• **SUPPLIED DATA**
◇ ◇ ◇ ◇ ◇

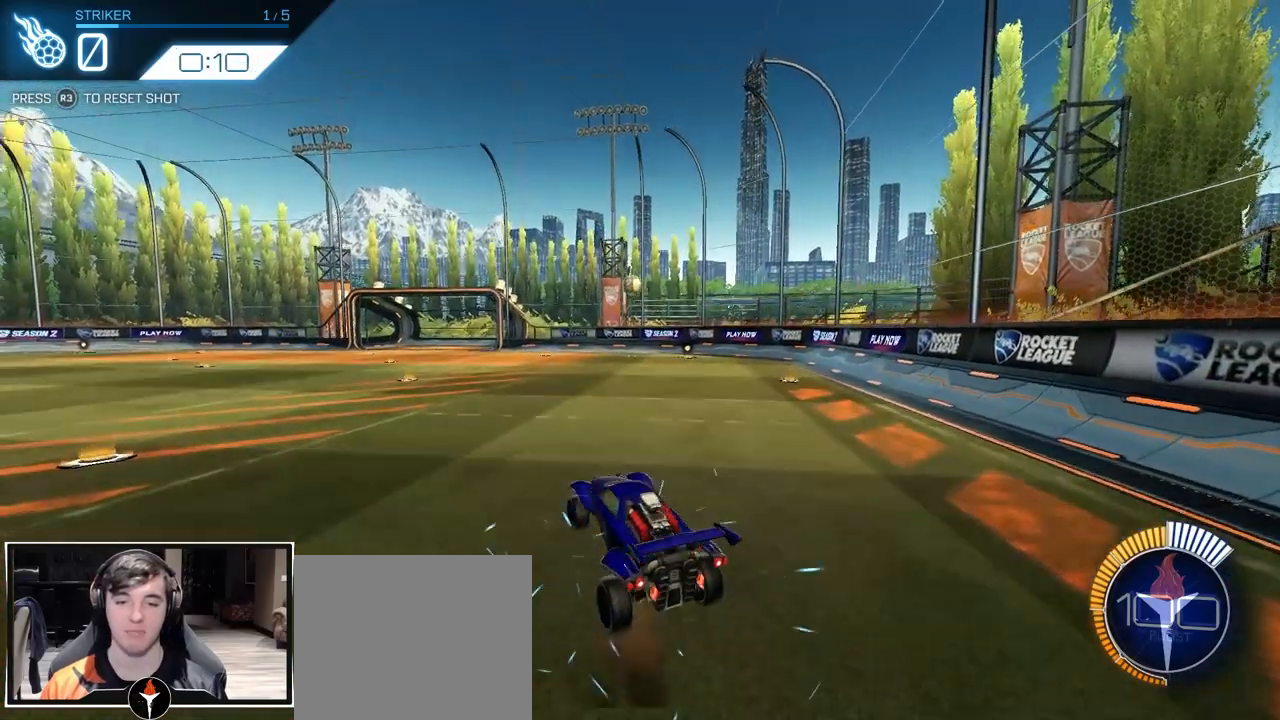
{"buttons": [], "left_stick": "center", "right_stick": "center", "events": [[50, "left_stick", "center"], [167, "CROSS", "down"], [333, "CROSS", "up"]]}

◇ ◇ ◇ ◇ ◇

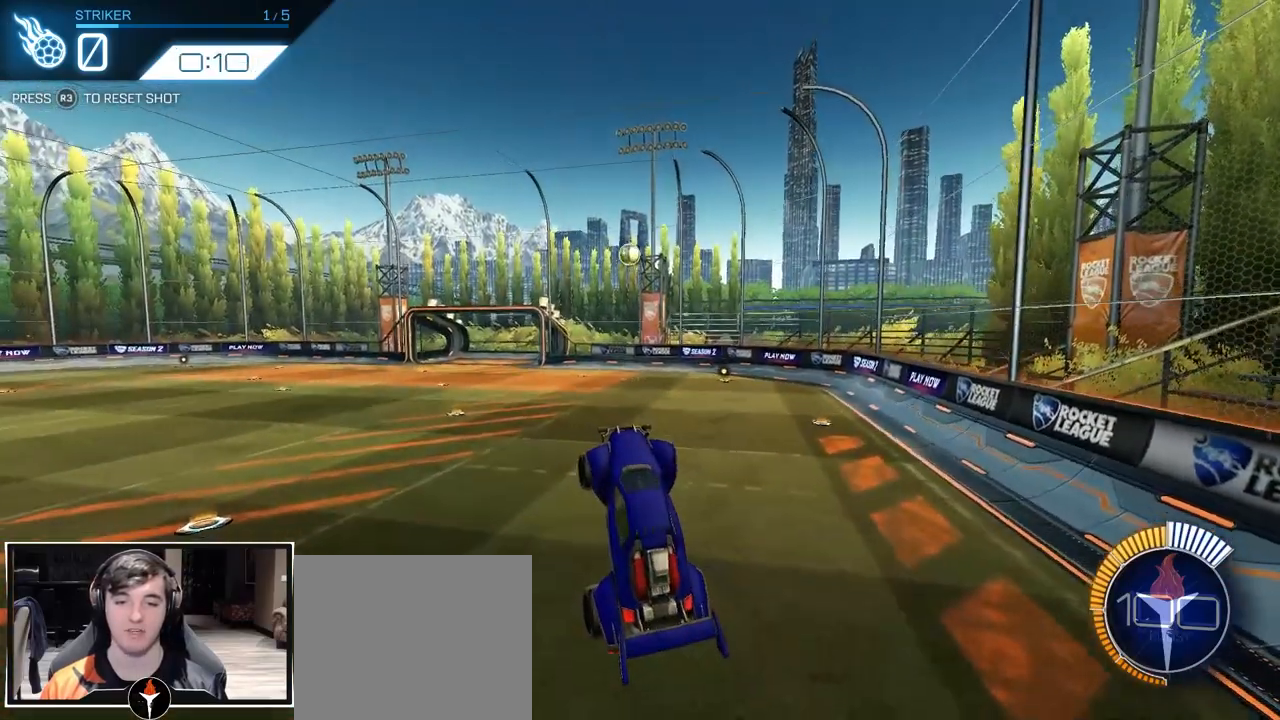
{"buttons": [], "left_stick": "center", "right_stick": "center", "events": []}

◇ ◇ ◇ ◇ ◇

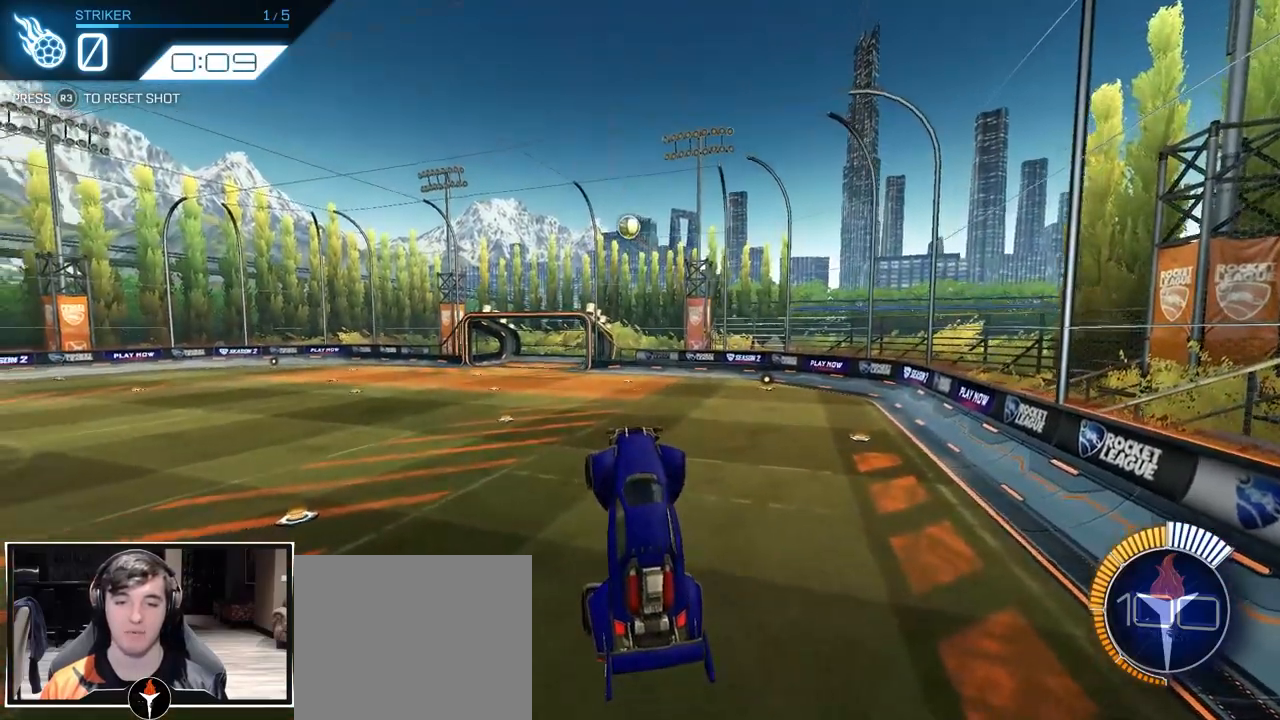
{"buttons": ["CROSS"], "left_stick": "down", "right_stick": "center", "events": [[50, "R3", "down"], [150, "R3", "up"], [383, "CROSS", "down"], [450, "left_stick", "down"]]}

◇ ◇ ◇ ◇ ◇

• **WHAT YOU SHOULD DO**
Count the lines in the preceding entries that contain the string "down", and state only the resulting number.

• **SOLVED EXERCISE**
2